Loopytiles · 25/10/2018 17:09

At 15 definitely not! Your judgement seems off here.

Jozen · 25/10/2018 17:19

Do the police know the huge park was his last known location? I think all your DD can do is notify the authorities if the poor lad makes contact with her but stay away from physically looking. He may not want to be found just at the moment so gangs of kids stalking him might push him further away or into a risky situation.
It all sounds very chaotic and sad, I hope he is located safely soon.

JamPasty · 25/10/2018 17:22

DD needs to tell the police everything she knows, and then let them do their job

GadsdenFlag · 25/10/2018 17:23

It sounds like the young man in question needs to get a grip of himself and your dd pandering to him isn't going to help.

Wolfiefan · 25/10/2018 17:28

@GadsdenFlag did you completely fail to notice this is a child with schizophrenia?
Your DD should pass on any and all relevant information to the police. If any of her friends know where she is then she should encourage them to tell the police.
By this is not her job. She can’t “save” someone who is ill in this way.

Blanchedupetitpois · 25/10/2018 17:41

15 is too young imo. She’s incredibly unlikely to be able to assist in any meaningful way, and she could end up getting into trouble herself or doing more harm than good. I would encourage her to keep reaching out by text and social media but not to go looking.

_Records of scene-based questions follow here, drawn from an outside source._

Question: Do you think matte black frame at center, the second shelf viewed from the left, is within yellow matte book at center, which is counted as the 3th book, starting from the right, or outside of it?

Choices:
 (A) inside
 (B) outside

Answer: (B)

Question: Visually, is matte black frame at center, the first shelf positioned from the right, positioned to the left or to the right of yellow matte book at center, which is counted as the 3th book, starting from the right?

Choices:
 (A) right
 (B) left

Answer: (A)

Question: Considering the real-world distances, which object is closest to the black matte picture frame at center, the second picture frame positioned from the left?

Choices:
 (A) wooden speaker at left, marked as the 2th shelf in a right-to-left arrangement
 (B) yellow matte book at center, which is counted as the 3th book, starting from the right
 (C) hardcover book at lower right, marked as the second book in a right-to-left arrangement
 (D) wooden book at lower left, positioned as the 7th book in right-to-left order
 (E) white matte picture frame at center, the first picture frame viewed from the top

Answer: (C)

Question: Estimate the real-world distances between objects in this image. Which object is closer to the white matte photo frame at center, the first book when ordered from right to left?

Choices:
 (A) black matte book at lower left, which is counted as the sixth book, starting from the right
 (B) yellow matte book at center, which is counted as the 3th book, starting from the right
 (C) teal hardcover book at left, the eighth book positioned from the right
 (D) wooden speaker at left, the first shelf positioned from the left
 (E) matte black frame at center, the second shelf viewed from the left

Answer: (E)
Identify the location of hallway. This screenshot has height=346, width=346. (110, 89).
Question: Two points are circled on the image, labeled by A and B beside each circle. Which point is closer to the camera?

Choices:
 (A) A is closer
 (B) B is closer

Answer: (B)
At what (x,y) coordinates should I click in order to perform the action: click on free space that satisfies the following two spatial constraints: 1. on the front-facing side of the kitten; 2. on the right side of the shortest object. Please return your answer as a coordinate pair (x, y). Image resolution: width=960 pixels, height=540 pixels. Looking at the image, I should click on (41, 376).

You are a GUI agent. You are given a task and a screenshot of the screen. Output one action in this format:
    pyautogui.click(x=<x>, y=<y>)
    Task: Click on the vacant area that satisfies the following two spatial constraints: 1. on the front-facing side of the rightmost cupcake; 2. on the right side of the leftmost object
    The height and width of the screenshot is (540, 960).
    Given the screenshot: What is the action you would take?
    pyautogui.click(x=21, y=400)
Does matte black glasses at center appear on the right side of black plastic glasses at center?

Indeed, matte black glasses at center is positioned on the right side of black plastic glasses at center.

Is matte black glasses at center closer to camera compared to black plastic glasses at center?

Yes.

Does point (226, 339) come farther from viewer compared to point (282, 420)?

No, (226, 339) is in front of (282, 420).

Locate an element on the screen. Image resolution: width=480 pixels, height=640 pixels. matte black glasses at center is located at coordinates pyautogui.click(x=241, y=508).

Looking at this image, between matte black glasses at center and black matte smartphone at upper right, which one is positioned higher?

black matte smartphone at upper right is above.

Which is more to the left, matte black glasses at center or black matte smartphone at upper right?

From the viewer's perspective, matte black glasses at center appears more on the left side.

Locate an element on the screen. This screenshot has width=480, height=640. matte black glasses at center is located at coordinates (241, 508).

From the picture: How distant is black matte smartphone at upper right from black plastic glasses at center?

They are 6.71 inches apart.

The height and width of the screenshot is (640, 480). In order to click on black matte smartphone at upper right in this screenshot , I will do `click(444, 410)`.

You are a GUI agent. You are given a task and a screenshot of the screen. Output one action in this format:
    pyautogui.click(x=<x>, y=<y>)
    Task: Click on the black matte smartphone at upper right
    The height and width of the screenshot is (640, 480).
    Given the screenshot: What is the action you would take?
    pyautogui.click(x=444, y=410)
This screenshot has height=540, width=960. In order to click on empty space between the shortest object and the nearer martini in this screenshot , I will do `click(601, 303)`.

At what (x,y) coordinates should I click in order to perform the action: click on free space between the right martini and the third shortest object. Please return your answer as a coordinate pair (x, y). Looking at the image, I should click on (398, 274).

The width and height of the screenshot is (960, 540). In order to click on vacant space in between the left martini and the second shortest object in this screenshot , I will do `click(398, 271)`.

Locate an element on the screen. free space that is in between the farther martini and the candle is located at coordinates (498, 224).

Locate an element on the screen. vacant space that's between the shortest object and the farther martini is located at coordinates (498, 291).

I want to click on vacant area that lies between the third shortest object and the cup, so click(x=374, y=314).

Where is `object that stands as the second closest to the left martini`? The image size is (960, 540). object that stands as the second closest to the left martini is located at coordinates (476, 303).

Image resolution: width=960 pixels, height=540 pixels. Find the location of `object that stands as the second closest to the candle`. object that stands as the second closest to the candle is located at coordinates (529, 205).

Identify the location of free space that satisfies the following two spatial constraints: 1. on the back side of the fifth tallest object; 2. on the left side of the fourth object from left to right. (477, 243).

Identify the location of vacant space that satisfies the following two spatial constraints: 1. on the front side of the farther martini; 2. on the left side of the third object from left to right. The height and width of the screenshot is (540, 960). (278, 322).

Spankyoumuchly · 25/10/2018 17:44

This is too much responsibility for your dd, especially as her friend has mental illness. He needs people who are trained in treating him. She needs to be told that this is not her responsibility as her behaviour suggests she thinks it is. It is up to his parents and medical professionals and the police to deal with. She could do more harm than good, both for herself and him.

legocardsagain · 25/10/2018 18:27

Perhaps going to search is the only thing your DD thinks she can do to show support for her friend. She may feel left out or that he will think she doesn't care if she is not out looking for him.

Perhaps you can help her find other ways to help this boy. I don't have any experience with schizophrenia.

For a friend with depression I made a box for her with lots of small notelets in. I got our group of friends to write short messages, jokes, reasons they love her and so on. Every time she needed a lift, they were there for her. At times when she didn't feel able to speak to anyone or ask for their help directly. She has said she got a lot of comfort from them and has put them all back to draw out again when needed.

Maybe there is a more practical way to help him without scouring the streets/parks.